[TASK OBJECTIVE]: In the entries that follow, how many lines include "list"? Give the number and nothing else.

Saved entries:
= = = =

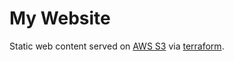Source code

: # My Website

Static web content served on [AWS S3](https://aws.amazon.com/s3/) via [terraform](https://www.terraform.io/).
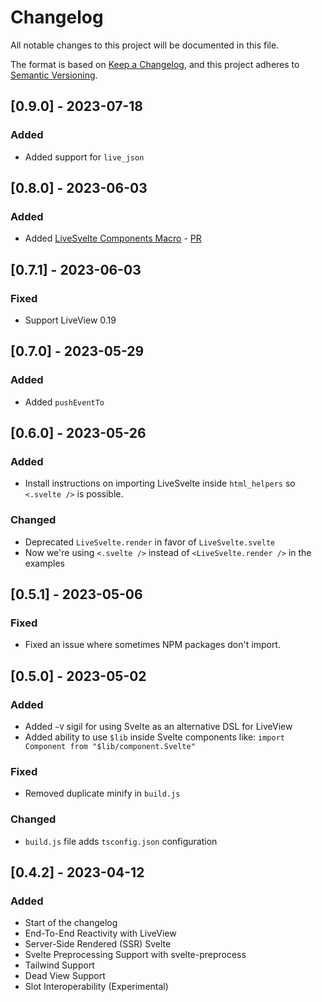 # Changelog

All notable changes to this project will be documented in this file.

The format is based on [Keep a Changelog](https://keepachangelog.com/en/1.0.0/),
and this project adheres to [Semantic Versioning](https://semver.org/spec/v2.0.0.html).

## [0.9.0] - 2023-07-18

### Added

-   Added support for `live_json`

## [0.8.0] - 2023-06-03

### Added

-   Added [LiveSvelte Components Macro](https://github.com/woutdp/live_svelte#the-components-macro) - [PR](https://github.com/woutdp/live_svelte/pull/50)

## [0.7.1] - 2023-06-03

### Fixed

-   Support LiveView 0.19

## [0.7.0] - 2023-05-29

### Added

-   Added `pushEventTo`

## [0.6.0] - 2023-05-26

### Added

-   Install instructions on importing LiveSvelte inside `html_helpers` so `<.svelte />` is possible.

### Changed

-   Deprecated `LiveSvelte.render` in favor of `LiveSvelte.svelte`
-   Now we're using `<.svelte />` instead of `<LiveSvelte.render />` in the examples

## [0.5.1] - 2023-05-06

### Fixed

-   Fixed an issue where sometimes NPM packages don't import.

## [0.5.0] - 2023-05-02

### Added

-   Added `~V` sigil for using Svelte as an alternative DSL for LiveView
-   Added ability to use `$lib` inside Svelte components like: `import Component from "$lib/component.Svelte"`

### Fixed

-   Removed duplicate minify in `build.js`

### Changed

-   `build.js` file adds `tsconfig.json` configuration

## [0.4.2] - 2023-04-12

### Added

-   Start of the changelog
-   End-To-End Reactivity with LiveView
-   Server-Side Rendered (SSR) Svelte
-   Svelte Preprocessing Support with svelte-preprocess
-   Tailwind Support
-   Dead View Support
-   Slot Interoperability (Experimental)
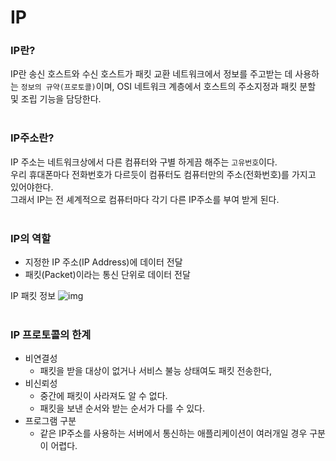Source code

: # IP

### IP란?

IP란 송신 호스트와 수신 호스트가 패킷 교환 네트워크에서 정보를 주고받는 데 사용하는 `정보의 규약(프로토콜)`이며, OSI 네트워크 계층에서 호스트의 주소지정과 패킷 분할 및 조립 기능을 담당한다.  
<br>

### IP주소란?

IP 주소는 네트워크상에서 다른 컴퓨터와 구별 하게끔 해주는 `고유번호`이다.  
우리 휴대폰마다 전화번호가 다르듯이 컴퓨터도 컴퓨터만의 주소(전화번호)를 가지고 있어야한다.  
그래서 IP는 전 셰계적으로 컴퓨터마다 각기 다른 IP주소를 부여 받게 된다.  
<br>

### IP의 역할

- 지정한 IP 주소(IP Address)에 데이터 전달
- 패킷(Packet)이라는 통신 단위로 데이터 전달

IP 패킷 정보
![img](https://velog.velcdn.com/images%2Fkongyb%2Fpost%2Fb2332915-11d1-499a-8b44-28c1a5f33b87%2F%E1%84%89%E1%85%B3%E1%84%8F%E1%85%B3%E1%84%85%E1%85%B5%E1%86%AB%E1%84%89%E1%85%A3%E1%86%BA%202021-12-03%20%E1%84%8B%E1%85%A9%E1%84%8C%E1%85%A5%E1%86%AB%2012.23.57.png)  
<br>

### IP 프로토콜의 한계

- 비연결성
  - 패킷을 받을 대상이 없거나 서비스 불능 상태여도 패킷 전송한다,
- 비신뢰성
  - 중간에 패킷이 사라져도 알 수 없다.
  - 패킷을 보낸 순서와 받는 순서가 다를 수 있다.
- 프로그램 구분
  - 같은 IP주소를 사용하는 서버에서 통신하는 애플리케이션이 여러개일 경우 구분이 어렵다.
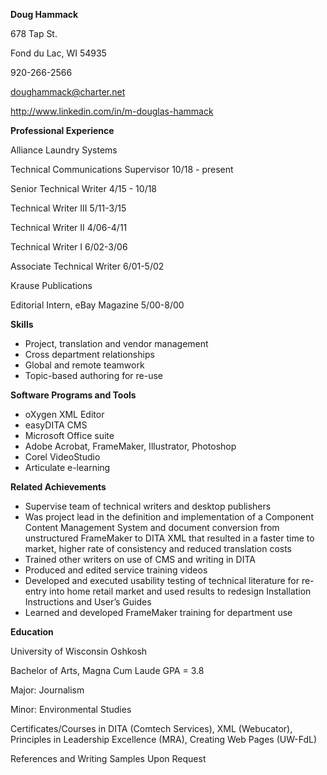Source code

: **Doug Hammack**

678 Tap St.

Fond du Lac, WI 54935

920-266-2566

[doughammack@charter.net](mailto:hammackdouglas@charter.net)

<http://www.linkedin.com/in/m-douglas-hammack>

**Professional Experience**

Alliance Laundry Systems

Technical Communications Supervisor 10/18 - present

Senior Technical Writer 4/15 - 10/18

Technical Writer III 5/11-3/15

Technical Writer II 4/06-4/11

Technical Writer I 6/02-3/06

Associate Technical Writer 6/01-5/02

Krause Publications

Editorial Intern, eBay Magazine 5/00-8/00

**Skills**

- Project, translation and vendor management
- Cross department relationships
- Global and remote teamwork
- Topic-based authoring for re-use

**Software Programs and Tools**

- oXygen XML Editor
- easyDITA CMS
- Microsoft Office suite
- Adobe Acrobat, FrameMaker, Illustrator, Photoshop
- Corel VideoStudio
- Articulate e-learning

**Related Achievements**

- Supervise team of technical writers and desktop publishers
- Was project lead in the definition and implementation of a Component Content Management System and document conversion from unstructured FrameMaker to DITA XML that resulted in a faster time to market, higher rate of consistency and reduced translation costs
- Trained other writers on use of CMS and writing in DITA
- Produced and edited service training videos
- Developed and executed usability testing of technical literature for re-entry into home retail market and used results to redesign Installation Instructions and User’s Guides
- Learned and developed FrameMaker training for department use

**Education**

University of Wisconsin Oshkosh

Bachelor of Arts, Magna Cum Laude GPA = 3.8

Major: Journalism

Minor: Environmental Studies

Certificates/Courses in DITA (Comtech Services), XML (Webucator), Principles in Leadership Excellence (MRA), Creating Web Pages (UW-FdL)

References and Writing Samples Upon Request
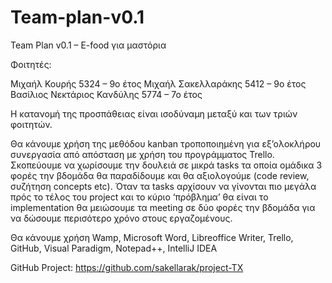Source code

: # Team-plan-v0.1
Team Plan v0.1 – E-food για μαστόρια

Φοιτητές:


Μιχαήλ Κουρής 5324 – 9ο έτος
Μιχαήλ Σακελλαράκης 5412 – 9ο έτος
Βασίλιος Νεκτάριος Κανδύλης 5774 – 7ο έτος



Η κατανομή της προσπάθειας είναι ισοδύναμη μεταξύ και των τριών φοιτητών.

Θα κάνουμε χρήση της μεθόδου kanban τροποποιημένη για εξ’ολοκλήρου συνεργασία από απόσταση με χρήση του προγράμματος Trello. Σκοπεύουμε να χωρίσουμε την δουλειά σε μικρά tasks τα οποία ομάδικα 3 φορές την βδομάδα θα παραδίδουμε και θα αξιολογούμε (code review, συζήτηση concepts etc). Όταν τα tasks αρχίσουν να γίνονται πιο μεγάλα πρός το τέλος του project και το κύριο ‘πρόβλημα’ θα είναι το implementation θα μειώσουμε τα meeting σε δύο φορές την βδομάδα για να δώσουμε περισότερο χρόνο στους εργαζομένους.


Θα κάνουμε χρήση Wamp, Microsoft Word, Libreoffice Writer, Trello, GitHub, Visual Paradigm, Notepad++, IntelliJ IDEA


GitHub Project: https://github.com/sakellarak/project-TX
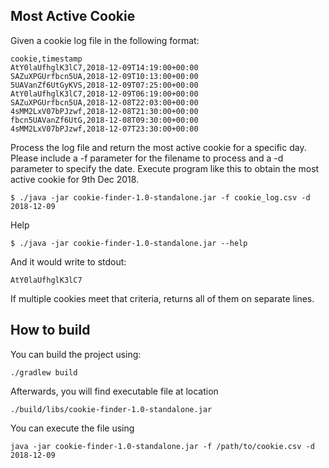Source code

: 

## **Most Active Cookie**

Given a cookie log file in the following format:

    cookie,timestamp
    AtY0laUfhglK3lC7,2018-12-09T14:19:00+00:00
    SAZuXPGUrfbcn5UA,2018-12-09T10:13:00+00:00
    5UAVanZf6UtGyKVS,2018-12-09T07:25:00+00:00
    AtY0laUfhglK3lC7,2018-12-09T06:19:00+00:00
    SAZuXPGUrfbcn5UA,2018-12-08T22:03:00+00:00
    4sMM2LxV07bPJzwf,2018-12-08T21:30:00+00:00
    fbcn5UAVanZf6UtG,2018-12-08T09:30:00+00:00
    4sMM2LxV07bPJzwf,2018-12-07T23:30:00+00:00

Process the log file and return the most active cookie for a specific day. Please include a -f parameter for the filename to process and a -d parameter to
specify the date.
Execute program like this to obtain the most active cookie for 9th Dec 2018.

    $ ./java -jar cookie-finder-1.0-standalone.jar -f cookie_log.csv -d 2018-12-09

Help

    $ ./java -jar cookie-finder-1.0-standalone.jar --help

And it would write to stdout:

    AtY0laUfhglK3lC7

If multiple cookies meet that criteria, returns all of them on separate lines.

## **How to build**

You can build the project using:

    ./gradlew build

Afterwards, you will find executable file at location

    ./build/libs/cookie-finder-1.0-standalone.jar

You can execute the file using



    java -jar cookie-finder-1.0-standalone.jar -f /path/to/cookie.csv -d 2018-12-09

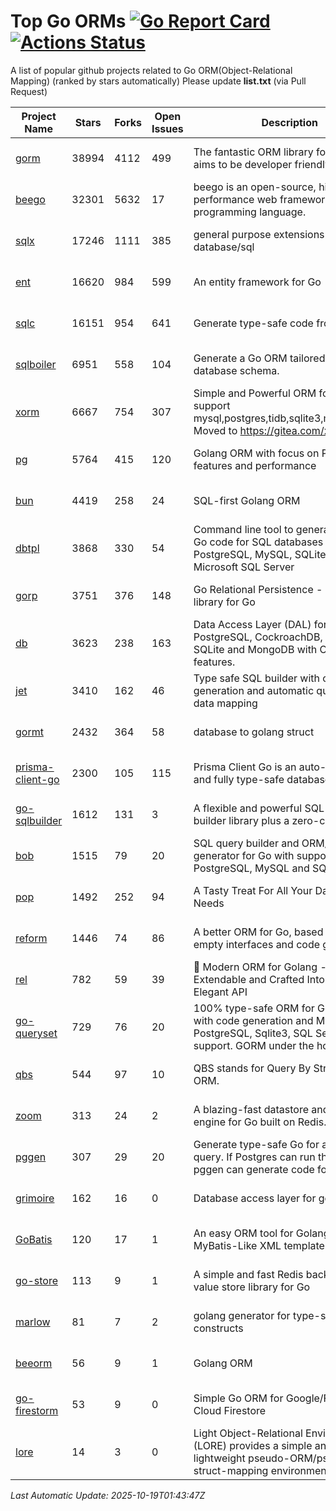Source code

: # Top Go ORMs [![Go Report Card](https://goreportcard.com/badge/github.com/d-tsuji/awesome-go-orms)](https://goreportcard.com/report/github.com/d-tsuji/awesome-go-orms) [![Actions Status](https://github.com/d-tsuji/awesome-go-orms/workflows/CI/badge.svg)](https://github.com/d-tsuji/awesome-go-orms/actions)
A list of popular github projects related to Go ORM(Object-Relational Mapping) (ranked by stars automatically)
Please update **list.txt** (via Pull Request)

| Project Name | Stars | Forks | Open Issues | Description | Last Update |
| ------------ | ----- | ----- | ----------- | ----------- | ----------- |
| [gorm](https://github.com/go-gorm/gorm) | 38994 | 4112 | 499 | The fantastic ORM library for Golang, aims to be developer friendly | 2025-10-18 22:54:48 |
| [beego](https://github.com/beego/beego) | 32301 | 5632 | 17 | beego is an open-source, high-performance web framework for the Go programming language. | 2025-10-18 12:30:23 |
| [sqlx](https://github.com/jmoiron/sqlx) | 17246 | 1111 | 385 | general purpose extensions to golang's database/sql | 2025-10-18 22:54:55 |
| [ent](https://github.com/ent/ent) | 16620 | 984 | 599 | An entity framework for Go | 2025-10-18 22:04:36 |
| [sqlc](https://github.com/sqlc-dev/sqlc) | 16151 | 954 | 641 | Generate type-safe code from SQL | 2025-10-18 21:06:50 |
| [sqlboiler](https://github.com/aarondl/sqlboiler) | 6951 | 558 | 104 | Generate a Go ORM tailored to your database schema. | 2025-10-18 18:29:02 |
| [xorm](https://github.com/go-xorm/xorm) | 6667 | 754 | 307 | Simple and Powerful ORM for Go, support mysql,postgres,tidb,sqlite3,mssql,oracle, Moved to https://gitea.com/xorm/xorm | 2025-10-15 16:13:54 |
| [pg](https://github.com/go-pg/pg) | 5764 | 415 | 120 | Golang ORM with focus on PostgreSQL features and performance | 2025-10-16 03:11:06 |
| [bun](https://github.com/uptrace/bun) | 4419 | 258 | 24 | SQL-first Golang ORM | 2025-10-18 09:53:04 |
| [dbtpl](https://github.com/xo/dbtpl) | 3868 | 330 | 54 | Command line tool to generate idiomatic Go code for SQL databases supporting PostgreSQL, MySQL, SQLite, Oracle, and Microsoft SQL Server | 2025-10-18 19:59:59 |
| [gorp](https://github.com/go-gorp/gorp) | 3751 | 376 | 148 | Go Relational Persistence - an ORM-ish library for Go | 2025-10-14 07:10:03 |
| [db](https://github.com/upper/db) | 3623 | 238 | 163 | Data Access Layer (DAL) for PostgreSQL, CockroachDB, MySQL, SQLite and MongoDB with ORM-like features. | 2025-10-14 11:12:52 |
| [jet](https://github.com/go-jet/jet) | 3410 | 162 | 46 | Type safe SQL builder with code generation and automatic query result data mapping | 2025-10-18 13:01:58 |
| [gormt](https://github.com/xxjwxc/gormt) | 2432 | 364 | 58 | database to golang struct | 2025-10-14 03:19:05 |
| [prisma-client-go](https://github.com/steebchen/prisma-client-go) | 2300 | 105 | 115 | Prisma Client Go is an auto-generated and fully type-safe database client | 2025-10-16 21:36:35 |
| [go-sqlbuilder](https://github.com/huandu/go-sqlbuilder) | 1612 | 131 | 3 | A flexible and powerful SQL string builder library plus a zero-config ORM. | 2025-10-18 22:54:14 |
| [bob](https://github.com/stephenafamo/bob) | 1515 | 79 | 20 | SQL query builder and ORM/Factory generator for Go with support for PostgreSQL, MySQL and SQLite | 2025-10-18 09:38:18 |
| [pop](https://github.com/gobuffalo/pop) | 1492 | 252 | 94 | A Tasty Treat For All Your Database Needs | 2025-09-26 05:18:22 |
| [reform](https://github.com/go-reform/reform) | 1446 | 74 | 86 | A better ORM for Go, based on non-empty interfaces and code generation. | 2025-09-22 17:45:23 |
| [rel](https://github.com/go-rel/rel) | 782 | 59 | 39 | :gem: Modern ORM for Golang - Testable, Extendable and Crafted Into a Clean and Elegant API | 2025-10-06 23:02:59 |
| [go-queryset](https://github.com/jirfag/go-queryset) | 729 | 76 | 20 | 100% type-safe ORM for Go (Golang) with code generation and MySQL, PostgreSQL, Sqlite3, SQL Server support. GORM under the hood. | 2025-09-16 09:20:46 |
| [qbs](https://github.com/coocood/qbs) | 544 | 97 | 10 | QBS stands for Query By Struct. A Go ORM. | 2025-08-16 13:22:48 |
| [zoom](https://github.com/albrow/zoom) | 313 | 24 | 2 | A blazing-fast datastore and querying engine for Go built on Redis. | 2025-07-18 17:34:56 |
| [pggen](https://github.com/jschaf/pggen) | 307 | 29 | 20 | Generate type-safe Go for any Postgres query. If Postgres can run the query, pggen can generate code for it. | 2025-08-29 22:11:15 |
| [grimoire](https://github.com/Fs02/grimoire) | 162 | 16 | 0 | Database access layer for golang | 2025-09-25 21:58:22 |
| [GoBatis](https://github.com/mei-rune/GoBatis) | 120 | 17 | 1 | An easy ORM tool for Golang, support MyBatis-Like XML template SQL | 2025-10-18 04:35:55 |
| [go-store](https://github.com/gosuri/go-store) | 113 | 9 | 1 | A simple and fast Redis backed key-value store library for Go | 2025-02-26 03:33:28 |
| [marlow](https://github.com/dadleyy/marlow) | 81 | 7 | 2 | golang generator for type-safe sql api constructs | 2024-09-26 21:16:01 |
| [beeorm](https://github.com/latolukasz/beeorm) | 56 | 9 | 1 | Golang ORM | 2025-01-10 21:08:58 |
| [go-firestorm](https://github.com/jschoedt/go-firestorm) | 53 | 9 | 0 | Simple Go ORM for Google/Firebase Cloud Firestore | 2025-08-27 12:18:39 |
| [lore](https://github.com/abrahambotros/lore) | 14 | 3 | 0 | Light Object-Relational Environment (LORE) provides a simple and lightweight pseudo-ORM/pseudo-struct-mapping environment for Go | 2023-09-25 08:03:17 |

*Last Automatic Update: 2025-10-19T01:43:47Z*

= = = =

[EXPECTED ANSWER]: 2